# Plastisol Heat Xfers: What's worked for me



## devnpac (Dec 12, 2017)

Hi everyone, I work with Plastisol Xfers for my business because that's all I can handle with only a 3 man team. I've had many sleepless nights from working with these things. I've also had a lot of frustration and success with them. I just wanted to share my settings or what works for me to get my stuff to stick on, hopefully its a troubleshooting method a few of you may try out if you ever get stumped or stuck in a panic trying every temperature and press time, i've been through that, but I found a way that works for me, it may help you, maybe it wont, but heck it may be worth a shot. 

My manufacturers recommend 160c heat and 7 secs press time. I did this in the beginning and nothing was surviving the first wash. I tried longer and shorter press times, 5 secs, 12, 15, 30 secs up to a minute just to see if it made any difference. Turns out for me the longer I pressed it at 160c the more the xfers tended to melt. 

After a week of losing my mind, I tried pressing at a lower temperature for a longer period imagining that if i pressed at a lower temp longer the adhesive powder would adhere better, thinkin this I was even tellin myself that i was feeding myself bullsh*t and eatin it all up. Turns out this method worked out really well for me and I continue to use it till this day. 

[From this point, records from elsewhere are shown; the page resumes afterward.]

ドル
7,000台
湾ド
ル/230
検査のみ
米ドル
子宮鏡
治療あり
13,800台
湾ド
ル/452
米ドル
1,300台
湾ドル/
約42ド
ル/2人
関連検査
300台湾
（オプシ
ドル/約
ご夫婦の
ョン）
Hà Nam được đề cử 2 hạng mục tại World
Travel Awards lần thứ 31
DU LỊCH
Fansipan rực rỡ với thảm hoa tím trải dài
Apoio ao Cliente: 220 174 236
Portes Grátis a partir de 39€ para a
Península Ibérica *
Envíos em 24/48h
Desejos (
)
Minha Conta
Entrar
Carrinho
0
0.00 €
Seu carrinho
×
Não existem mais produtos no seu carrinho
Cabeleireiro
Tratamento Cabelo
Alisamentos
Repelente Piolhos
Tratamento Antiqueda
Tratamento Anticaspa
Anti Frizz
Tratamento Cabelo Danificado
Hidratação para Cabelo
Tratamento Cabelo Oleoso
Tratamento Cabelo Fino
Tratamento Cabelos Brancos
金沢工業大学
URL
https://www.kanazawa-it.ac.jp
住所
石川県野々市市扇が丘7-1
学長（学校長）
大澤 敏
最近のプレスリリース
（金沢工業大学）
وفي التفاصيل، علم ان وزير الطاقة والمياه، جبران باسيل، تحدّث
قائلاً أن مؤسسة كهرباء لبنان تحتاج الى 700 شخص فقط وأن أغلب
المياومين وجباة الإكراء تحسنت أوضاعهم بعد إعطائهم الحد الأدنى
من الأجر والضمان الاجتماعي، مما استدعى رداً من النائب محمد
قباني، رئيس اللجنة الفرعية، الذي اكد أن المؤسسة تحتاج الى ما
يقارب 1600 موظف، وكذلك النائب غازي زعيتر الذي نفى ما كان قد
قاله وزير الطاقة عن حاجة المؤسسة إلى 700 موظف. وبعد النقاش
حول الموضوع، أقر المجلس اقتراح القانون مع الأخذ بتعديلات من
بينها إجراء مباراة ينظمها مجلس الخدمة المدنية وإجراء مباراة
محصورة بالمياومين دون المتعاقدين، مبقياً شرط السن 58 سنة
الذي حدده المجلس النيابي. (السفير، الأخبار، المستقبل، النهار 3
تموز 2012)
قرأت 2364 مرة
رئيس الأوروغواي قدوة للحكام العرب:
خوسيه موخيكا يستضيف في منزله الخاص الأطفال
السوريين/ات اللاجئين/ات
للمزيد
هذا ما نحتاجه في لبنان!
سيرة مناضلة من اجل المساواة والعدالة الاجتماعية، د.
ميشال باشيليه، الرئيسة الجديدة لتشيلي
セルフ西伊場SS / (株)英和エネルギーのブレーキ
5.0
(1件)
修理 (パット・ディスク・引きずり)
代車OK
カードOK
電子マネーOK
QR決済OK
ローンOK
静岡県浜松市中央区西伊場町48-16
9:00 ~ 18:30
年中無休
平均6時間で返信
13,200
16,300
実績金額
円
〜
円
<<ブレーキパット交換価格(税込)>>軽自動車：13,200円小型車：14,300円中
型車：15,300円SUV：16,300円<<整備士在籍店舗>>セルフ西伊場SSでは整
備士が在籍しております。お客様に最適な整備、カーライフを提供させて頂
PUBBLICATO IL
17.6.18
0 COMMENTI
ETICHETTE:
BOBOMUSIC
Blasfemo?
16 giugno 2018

However, I do occassionally have some difficulties with larger solid prints, like rectangles or other geometrical shapes at 10 inches or longer. 

Anyways here's what works for me
- Settings anywhere b/w 135c to 145c (I use 135c most of the time)
- Press out moisture from shirt
- First press, 20secs I use a medium pressure
- Hot peel the film
- Do a second press 12 secs (note* my upper platen has teflon sheet i cover it with already, i do not put an additional teflon sheet over the design before the second press.)

I know my temps are not what most of you use, as i see that most people are using 360. However, this is what works for me and this is what survives the wash cycle for me, so I stick with it. 

Time to time I also use an extra 7mm thick silicone pad for some larger prints, it really does help to get that powder to adhere as it adds to the pressure, but on second press I only go about 5 secs. 

All Xfers are different so please check your manufacturer for the proper settings. 

I get all my xfers from Asia since I live in the middle of the Pacific Ocean and there arent any affordable screen printers where I live. 

I print on the following tees at the moment
- Bella Canvas 90/10 cotton poly and 100%cotton 
> I have had almost no problems with this brand and my xfers tend to stick rather well on these. 

- Alsyle Ultimate 100% Cotton
> This is a pretty good material for my presses, but not as good as the BC

- Alstyle Classic 100% Cotton
This is actually the best garment my xfers stick on, maybe because the open ended fabric. I havent had any problems with these at all. However, its a shame that it does not retain its color very well. Starts to fade badly after wash number 5 or so. 

I apologize for the lenghthy post, but i wanted to see if i could cover other questions people have on their minds about plastisol xfers. 

I hope to learn more and grow by sharing my experiences and learning from others.


----------